Making Your Characters a Character

Sunday, February 13, 2011

Monk is one of my all time favorite characters. Two more characters that rank high on my list are Columbo and Matlock. They have character—big, big character. Brilliance disguised by bungling ineptness. I enjoyed Columbo and Matlock, but poor Monk had the most to overcome. I held my breath for him, I cried for him, I cheered for him.

To develop characters similar to these three start with a visual clue. They possess something that makes them vulnerable or inept when first met. Monk can't shake hands and shows his fears; Columbo has an unkempt look and appears clueless; and Matlock has a loud, southern drawl and a back-woodsy personality. The villains easily underestimate them.

This trio has a common trait; an inner intuition and a way of putting facts together to support their suspicions. As writers, it's our responsibility to portray a uniqueness about our characters. Find a trait that will enhance your character, yet distinguish them from other protagonists.

Developing a character is not easy to do. Learn your character inside out. Learn her fears. Learn her loves. What makes him tick and what ticks him off. What was their third grade teacher's name and how did they feel about her? Most of all the characters have to become Characters and in order to do that, their personalities have to be established.

Their personalities need to be likable if they are the hero and unlikable or flawed if they are the bad guy.

I found this website, the Enneagram Institute; it has some basic information on personality types. Here's an Enneagram chart revealing the 9 basic personalities.

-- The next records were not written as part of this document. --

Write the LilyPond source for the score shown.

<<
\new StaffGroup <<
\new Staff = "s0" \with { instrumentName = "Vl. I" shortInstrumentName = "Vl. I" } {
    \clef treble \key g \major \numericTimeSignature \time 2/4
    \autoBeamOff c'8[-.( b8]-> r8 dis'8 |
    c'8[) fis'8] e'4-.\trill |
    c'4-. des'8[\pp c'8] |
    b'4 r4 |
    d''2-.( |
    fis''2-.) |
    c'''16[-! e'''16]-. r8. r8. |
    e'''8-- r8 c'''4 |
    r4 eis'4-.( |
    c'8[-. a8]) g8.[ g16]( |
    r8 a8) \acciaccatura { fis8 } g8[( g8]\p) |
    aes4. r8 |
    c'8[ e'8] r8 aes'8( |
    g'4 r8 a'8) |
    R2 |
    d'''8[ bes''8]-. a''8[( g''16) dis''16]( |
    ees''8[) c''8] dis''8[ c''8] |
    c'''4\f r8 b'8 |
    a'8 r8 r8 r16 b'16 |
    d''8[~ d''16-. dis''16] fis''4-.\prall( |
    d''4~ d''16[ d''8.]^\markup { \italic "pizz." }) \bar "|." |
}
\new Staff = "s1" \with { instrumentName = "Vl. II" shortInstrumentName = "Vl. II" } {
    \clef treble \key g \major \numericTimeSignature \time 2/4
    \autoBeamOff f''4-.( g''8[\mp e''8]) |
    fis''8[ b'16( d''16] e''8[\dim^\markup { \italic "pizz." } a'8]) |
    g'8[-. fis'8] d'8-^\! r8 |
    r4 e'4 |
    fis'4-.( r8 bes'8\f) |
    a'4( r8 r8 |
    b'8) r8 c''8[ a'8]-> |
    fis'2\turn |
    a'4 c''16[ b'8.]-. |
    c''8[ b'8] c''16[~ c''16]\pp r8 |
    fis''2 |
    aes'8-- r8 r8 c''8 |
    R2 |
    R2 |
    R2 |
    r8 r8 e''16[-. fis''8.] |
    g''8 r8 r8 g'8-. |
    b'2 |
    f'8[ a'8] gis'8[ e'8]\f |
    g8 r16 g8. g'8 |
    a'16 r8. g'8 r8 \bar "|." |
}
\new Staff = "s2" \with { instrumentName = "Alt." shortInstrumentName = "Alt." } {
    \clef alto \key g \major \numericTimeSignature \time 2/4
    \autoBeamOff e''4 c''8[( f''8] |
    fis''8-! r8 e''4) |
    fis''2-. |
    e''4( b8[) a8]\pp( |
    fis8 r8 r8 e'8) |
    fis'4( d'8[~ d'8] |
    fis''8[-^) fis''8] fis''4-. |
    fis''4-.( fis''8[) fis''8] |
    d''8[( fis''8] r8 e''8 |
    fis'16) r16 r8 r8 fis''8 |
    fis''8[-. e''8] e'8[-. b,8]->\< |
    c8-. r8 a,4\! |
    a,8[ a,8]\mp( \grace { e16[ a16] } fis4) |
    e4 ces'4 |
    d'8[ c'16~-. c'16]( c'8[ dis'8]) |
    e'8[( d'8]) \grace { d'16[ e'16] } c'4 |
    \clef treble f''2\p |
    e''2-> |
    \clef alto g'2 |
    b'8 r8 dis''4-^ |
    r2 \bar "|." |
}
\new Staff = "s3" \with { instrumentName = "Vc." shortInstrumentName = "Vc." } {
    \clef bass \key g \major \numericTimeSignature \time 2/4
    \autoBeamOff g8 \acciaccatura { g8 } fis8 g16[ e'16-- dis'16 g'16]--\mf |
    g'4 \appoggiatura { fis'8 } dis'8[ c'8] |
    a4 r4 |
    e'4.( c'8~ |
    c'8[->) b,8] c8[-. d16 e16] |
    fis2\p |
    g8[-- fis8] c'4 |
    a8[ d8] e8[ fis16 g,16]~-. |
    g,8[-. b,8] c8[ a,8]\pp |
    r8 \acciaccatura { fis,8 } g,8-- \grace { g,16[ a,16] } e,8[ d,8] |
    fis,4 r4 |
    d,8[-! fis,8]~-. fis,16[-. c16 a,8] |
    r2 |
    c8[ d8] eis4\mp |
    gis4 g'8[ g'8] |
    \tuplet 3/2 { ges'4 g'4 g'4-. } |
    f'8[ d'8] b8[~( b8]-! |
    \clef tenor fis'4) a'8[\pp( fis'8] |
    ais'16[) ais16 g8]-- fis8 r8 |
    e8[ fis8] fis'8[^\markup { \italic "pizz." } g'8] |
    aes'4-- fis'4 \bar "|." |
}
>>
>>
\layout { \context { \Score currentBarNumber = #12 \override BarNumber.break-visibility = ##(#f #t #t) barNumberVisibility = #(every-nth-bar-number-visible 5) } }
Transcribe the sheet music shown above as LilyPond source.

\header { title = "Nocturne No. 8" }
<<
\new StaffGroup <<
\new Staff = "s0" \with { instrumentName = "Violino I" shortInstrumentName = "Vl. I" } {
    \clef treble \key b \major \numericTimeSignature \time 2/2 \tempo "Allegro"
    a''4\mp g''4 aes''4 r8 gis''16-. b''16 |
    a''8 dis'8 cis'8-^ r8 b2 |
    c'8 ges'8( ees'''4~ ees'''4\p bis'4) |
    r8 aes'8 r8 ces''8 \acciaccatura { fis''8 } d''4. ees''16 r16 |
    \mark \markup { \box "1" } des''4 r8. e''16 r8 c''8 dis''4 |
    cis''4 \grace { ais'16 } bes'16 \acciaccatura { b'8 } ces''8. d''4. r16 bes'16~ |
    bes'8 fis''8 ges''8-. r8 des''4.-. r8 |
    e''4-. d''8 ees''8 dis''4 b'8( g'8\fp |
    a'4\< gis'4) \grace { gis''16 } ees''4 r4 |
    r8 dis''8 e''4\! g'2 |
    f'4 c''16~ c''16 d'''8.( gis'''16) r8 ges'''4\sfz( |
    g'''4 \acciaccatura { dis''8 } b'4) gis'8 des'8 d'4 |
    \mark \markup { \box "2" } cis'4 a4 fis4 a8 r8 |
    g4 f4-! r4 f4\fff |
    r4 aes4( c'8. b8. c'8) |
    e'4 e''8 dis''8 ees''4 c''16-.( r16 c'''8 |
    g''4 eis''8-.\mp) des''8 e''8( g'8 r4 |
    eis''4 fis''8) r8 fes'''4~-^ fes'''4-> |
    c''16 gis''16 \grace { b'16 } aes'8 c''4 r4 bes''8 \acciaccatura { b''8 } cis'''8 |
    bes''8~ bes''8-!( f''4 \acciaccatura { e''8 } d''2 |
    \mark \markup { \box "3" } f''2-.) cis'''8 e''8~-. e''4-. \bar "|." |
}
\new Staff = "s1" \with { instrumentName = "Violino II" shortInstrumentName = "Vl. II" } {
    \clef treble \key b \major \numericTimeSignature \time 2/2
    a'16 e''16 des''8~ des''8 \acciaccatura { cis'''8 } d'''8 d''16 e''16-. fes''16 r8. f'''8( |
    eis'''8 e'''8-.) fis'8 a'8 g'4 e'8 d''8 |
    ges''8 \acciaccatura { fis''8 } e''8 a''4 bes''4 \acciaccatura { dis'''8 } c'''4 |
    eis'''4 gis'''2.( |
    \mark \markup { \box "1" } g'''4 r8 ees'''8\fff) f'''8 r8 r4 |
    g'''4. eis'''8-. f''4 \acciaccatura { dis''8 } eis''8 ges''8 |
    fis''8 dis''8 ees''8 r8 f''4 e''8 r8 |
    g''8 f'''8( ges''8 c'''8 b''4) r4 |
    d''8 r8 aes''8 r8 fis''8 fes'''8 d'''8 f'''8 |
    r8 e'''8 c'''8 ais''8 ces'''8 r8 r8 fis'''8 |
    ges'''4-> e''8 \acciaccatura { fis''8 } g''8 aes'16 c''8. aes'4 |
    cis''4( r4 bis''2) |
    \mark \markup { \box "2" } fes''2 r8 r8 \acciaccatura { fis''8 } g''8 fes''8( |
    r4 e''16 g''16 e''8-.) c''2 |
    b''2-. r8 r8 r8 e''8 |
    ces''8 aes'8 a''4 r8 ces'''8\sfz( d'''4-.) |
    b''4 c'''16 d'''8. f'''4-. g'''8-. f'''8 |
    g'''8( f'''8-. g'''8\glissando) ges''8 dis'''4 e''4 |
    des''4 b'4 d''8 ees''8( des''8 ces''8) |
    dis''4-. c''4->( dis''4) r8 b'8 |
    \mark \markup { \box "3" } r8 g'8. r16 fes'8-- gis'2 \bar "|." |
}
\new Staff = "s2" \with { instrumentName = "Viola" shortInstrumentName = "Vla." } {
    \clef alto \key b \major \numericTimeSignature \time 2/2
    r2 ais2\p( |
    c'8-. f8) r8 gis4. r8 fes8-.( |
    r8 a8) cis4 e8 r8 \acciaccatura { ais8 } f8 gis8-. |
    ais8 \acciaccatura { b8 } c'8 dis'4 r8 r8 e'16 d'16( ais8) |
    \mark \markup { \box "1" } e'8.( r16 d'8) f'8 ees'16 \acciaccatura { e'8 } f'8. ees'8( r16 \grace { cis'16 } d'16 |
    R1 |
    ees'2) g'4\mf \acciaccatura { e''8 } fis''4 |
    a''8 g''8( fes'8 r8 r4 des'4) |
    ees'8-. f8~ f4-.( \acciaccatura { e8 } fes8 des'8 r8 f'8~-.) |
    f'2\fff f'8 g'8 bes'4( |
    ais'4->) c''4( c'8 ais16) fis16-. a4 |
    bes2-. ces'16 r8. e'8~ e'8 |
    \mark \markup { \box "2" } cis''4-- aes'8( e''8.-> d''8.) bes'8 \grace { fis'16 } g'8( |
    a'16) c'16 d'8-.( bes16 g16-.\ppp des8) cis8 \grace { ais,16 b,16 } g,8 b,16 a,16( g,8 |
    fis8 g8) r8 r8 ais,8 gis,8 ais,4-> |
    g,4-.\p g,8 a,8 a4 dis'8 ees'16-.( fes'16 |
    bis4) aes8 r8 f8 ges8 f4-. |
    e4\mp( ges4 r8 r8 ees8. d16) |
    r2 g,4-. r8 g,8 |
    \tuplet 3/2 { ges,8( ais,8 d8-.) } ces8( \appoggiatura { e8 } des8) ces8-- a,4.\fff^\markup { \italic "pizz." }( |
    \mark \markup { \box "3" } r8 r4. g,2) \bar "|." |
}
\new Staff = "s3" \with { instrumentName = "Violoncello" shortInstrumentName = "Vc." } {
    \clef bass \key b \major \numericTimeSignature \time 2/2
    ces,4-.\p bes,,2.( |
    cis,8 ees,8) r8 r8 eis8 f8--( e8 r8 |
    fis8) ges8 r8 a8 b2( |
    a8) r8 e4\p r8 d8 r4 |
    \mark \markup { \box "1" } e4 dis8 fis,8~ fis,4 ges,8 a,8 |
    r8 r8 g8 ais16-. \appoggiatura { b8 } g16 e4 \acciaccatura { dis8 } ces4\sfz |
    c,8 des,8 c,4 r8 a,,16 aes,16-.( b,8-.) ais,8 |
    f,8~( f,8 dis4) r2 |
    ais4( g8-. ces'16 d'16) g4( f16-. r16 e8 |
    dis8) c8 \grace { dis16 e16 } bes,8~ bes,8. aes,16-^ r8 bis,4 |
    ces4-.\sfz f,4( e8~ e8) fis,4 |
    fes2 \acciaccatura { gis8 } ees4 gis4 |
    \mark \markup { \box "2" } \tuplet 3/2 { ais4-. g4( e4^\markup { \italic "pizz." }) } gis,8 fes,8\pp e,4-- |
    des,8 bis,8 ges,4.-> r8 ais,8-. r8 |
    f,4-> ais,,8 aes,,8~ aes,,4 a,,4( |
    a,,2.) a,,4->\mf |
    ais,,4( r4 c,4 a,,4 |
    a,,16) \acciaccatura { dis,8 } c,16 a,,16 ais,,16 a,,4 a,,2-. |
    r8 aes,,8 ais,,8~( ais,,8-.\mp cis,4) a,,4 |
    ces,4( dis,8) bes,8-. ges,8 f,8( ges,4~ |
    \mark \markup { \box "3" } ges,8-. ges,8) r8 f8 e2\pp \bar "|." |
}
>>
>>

From the chart, these one-word descriptors can be expanded into four-word sets of traits. Keep in mind that these are merely highlights and do not represent the full spectrum of each type.
  • Type One is principled, purposeful, self-controlled, and perfectionistic.
  • Type Two is demonstrative, generous, people-pleasing, and possessive.
  • Type Three is adaptive, excelling, driven, and image-conscious.
  • Type Four is expressive, dramatic, self-absorbed, and temperamental.
  • Type Five is perceptive, innovative, secretive, and isolated.
  • Type Six is engaging, responsible, anxious, and suspicious.
  • Type Seven is spontaneous, versatile, distractible, and scattered.
  • Type Eight is self-confident, decisive, willful, and confrontational.
  • Type Nine is receptive, reassuring, agreeable, and complacent.

Tip: A great resource to help you keep track of all your character traits is this Character Trait Chart and Personality Components on WOW!

Monk photo
Columbo series?view=0


Unknown said...

What an informative post, Cher'ley!

That visual info is great for me as a way to process this data. Thanks!


Cher'ley said...

Hi Patricia,
I'm so glad you enjoyed it. I really love characters, fictional and in real life. I thought the personality chart was interesting too.

Unknown said...

Great article! Very helpful info about character development (something I need to work on) I love Monk too ;)

Cher'ley said...

Thanks Jenn. I thought I had my character flushed out pretty well until I started researching for this article. LOL.

Cher'ley said...

Thanks for the WOW link on character building. I was thinking of that and forgot to post the link.

Cher'ley said...

Still nice informative blog post.

Cher'ley said...

Thank you so much. Glad you enjoyed this blog post.